Saturday, October 01, 2005

good day

a quick update on my day. got up. had breakfast. watched brad jump on aaron, who was still in bed, and watched the bed break - pretty funny. did some school work. went to visit nana who is in hospital. she had a fall on thursday, but seems to be doing ok. the fracture in her pelvis is not as bad as initially thought and should be able to mend itself if she has bed rest and lots of drugs. annie came with me so that was nice.
we came back home. found out that when dad was on his way up to vancouver acc his laptop and notes got stolen and so he lost his sermons for acc. doh. and then later discovered his wallet got stolen too. not a good start. in about 25 mins he will preach his new revised sermon (hope that goes well dad). then went and visited beth at work. came home again. then went down to the park where the boys were playing this great game ??? of throwing the vortex at each other but they weren't allowed to move. if they did they had to buy a round of slurpees for all the others. brad lost. adam a close second. it was pretty funny.
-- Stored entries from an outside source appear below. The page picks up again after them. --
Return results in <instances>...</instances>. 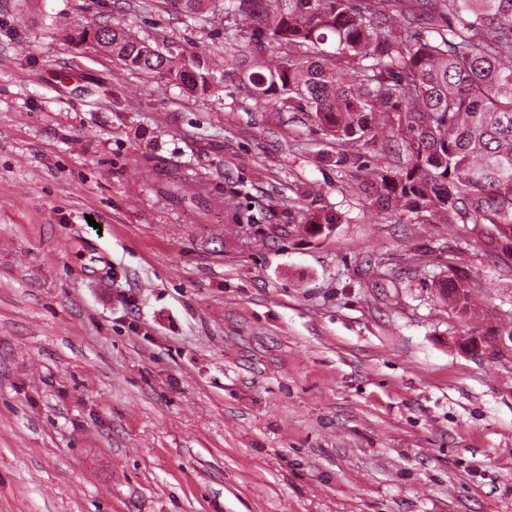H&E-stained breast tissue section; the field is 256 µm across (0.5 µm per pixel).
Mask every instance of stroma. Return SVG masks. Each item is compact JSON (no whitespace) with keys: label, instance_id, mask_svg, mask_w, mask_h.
Listing matches in <instances>:
<instances>
[{"label":"stroma","instance_id":"35a3bbf8","mask_svg":"<svg viewBox=\"0 0 512 512\" xmlns=\"http://www.w3.org/2000/svg\"><path fill=\"white\" fill-rule=\"evenodd\" d=\"M109 14L224 61L211 0H0V512H512V365L438 295L512 310V258L346 196L231 78L65 41ZM465 279L464 272L449 264L448 278L440 283L438 289L440 297L448 299V316L459 320H468L474 314L472 290L464 288Z\"/></svg>","mask_w":512,"mask_h":512}]
</instances>
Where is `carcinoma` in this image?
I'll use <instances>...</instances> for the list:
<instances>
[{"label": "carcinoma", "instance_id": "cac0c4a2", "mask_svg": "<svg viewBox=\"0 0 512 512\" xmlns=\"http://www.w3.org/2000/svg\"><path fill=\"white\" fill-rule=\"evenodd\" d=\"M224 70L263 112H299L334 152L345 190L411 224H449L512 257V0H224ZM112 60L190 95L213 63L127 35L112 20ZM340 217L323 209L311 232ZM465 273L448 264V316L472 315Z\"/></svg>", "mask_w": 512, "mask_h": 512}]
</instances>
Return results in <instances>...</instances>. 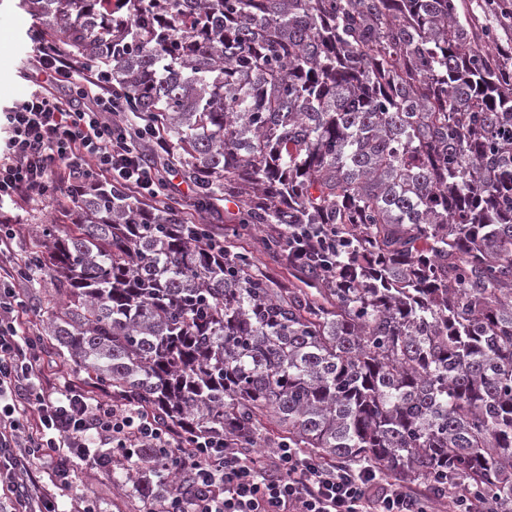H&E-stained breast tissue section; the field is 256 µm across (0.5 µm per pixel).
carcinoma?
I'll list each match as a JSON object with an SVG mask.
<instances>
[{"label":"carcinoma","instance_id":"carcinoma-1","mask_svg":"<svg viewBox=\"0 0 512 512\" xmlns=\"http://www.w3.org/2000/svg\"><path fill=\"white\" fill-rule=\"evenodd\" d=\"M194 189L88 182L18 268L89 384L185 437L288 441L512 512V40L495 0H15ZM235 201L238 232L205 214ZM296 224L329 241L287 257ZM267 270L239 245L252 230ZM286 266L293 281L275 276ZM159 485L135 481L136 494ZM168 179L170 180V181H168L170 183V185H179V189L183 193V194H174L173 193L172 195L181 201V203H182L181 208L184 212L183 214H184L185 218H188L189 220L193 219L195 217V210H194V207L191 206L192 193L190 191L189 184H187L183 180L181 173L176 169H172L170 171V175H167V180Z\"/></svg>","mask_w":512,"mask_h":512}]
</instances>
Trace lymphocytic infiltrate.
<instances>
[{"label": "lymphocytic infiltrate", "mask_w": 512, "mask_h": 512, "mask_svg": "<svg viewBox=\"0 0 512 512\" xmlns=\"http://www.w3.org/2000/svg\"><path fill=\"white\" fill-rule=\"evenodd\" d=\"M33 62L32 91L0 112V258L13 235L6 212L48 193L52 179L71 197L91 175L152 202L160 178L151 157L168 150L122 121L107 72L87 70L62 48L35 49ZM27 311L14 274L1 272L0 489L11 495V512H57L54 493L43 491L34 508L27 488L45 474L67 483L75 461H95L93 436L121 451L160 449L162 462L189 476L161 512H476L459 492L421 495L369 466L334 467L286 446L258 457L216 435L187 441L155 416L70 380L47 390L38 343L22 327Z\"/></svg>", "instance_id": "1"}]
</instances>
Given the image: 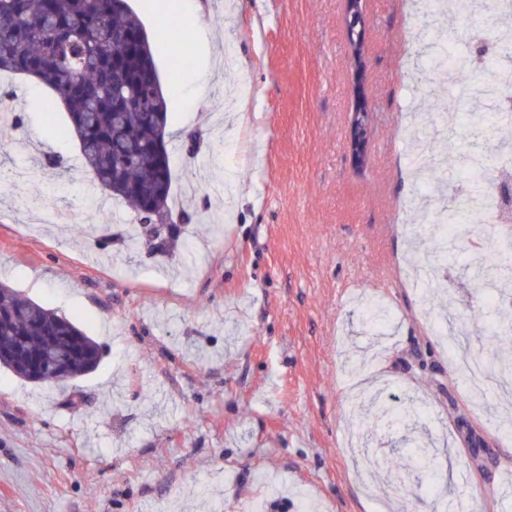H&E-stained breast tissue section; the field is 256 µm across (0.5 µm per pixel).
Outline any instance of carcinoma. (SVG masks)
I'll list each match as a JSON object with an SVG mask.
<instances>
[{
	"instance_id": "obj_1",
	"label": "carcinoma",
	"mask_w": 512,
	"mask_h": 512,
	"mask_svg": "<svg viewBox=\"0 0 512 512\" xmlns=\"http://www.w3.org/2000/svg\"><path fill=\"white\" fill-rule=\"evenodd\" d=\"M0 71L43 80L62 103L94 184L132 205L155 237L166 223L172 186L168 112L148 35L127 0H0ZM500 112L470 124L473 145L501 133ZM460 167L470 176L492 157L471 151ZM98 342L74 321L0 284V367L34 383H60L90 373Z\"/></svg>"
}]
</instances>
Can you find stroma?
I'll return each instance as SVG.
<instances>
[{
  "mask_svg": "<svg viewBox=\"0 0 512 512\" xmlns=\"http://www.w3.org/2000/svg\"><path fill=\"white\" fill-rule=\"evenodd\" d=\"M174 2L206 32L204 50L170 51L156 16ZM483 2L470 18L428 19L406 0H363L359 77L344 0H129L166 92L170 207L203 216L189 250L168 257L97 245L103 193L77 140L54 134L67 112L44 111L46 82L0 73L23 117L0 153V282L103 351L61 385L0 368V512H248L278 496L280 512H448L463 483L475 512H502L512 405L490 396L474 409L427 320L453 312L474 347L512 359V306L486 318L464 252L461 288H409L398 272L433 257L405 237L435 219L432 182L408 158L469 147L458 113L402 131L408 113L455 93L413 27L491 31L494 0ZM359 83L373 110L361 171L348 151ZM362 294L380 296L383 325L363 323ZM360 362L404 426H377L348 393ZM418 441L437 457V493L414 481Z\"/></svg>",
  "mask_w": 512,
  "mask_h": 512,
  "instance_id": "1",
  "label": "stroma"
}]
</instances>
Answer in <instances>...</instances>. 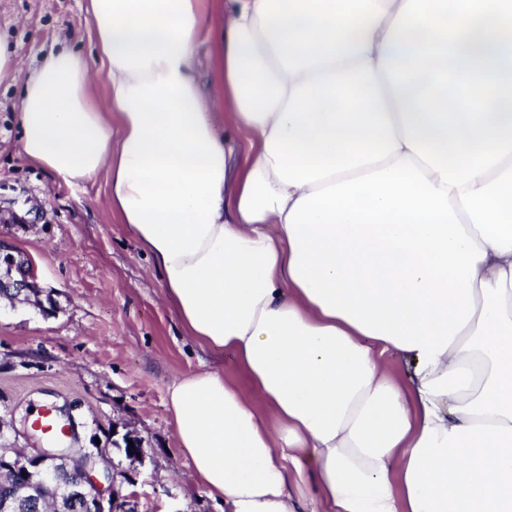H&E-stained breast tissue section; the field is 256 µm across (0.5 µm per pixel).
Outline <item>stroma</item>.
<instances>
[{"mask_svg":"<svg viewBox=\"0 0 512 512\" xmlns=\"http://www.w3.org/2000/svg\"><path fill=\"white\" fill-rule=\"evenodd\" d=\"M0 34L23 67L64 43L92 52L84 0H0ZM17 84L0 85V241L25 255L36 296L0 301V448L35 443L36 403L73 408L72 449L107 446L136 512H224L194 477L169 403L174 380L213 369L248 379L235 355L186 335L162 280L106 203L105 177L69 187L19 151ZM145 439L144 464L111 447L113 430Z\"/></svg>","mask_w":512,"mask_h":512,"instance_id":"1","label":"stroma"}]
</instances>
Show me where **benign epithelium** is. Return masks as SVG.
Returning a JSON list of instances; mask_svg holds the SVG:
<instances>
[{"mask_svg": "<svg viewBox=\"0 0 512 512\" xmlns=\"http://www.w3.org/2000/svg\"><path fill=\"white\" fill-rule=\"evenodd\" d=\"M28 265L29 260L15 256L0 243V294L35 289ZM57 419L68 438L77 437L78 424L71 408H62ZM69 451L68 447L32 448L23 457L26 468L36 472L40 483L56 490V512H69L71 504L78 501L89 512H132L130 500L117 484L112 461L87 448L81 467L74 471L63 466Z\"/></svg>", "mask_w": 512, "mask_h": 512, "instance_id": "obj_1", "label": "benign epithelium"}]
</instances>
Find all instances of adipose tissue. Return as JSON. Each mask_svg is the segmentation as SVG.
<instances>
[{
  "label": "adipose tissue",
  "mask_w": 512,
  "mask_h": 512,
  "mask_svg": "<svg viewBox=\"0 0 512 512\" xmlns=\"http://www.w3.org/2000/svg\"><path fill=\"white\" fill-rule=\"evenodd\" d=\"M19 150L107 204L194 340L179 445L224 512H512V0H88ZM209 45L210 88L195 60Z\"/></svg>",
  "instance_id": "adipose-tissue-1"
}]
</instances>
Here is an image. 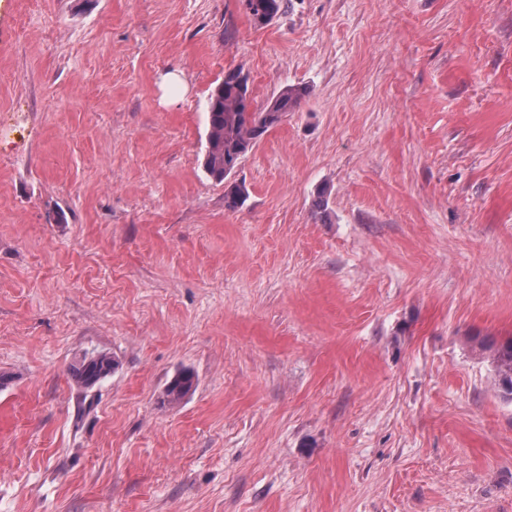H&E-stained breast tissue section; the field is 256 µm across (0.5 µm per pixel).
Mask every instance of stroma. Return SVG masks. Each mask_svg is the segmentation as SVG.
Here are the masks:
<instances>
[{
    "mask_svg": "<svg viewBox=\"0 0 512 512\" xmlns=\"http://www.w3.org/2000/svg\"><path fill=\"white\" fill-rule=\"evenodd\" d=\"M230 69L308 94L225 183ZM480 336H512V0H0V512H512ZM97 354L99 357L93 358ZM116 361L103 351L86 352L79 356L70 367V376L80 388L91 389L112 375ZM193 387V376L190 372L178 373L166 386L161 403L175 405L191 391Z\"/></svg>",
    "mask_w": 512,
    "mask_h": 512,
    "instance_id": "stroma-1",
    "label": "stroma"
}]
</instances>
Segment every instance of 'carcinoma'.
<instances>
[{
  "mask_svg": "<svg viewBox=\"0 0 512 512\" xmlns=\"http://www.w3.org/2000/svg\"><path fill=\"white\" fill-rule=\"evenodd\" d=\"M251 18L270 20L286 6L287 0H251ZM306 94L302 87H288L263 109L253 107L249 79L241 70L224 73V79L209 98L207 146L204 168L217 180L226 179L241 160L272 127L295 111ZM480 351L487 354L493 385L499 395L512 401V337L485 338ZM116 361L99 351L86 352L70 367V376L80 388L91 389L112 375ZM193 376L178 373L166 386L161 403L175 405L191 391Z\"/></svg>",
  "mask_w": 512,
  "mask_h": 512,
  "instance_id": "carcinoma-1",
  "label": "carcinoma"
}]
</instances>
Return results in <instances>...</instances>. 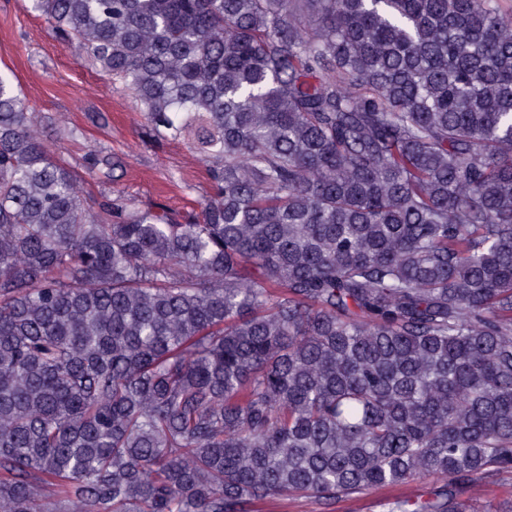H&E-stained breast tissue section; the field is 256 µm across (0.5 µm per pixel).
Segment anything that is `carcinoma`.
Instances as JSON below:
<instances>
[{
    "label": "carcinoma",
    "instance_id": "1",
    "mask_svg": "<svg viewBox=\"0 0 512 512\" xmlns=\"http://www.w3.org/2000/svg\"><path fill=\"white\" fill-rule=\"evenodd\" d=\"M192 141L81 194L0 73V512H263L512 470V0H23ZM88 174H111L93 150ZM263 512H324L312 500L295 498L288 500H273L264 505Z\"/></svg>",
    "mask_w": 512,
    "mask_h": 512
}]
</instances>
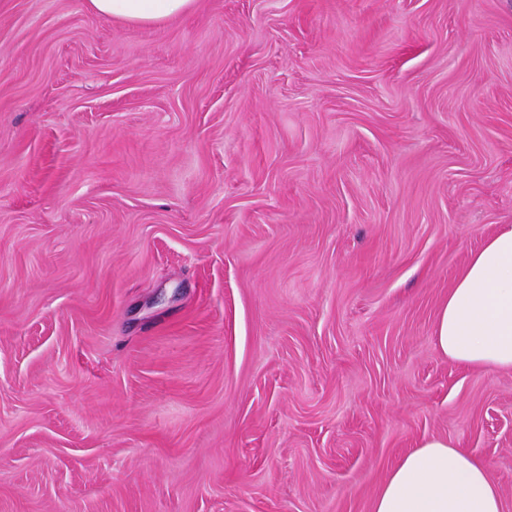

we then went into the city for dinner and met up with a few of the new zealanders. had dinner at crown then went into lygon street for the best ice cream in the world.
came home and played poker.
that's my day.
it had a weird vibe, probably because for the first day in a while that none of us had anything to do! it was great. i do have lots of things i need to sit down and think about and work out though. that will have to happen soon so i don't just let these great things float out of my mind as quickly as they were all put in.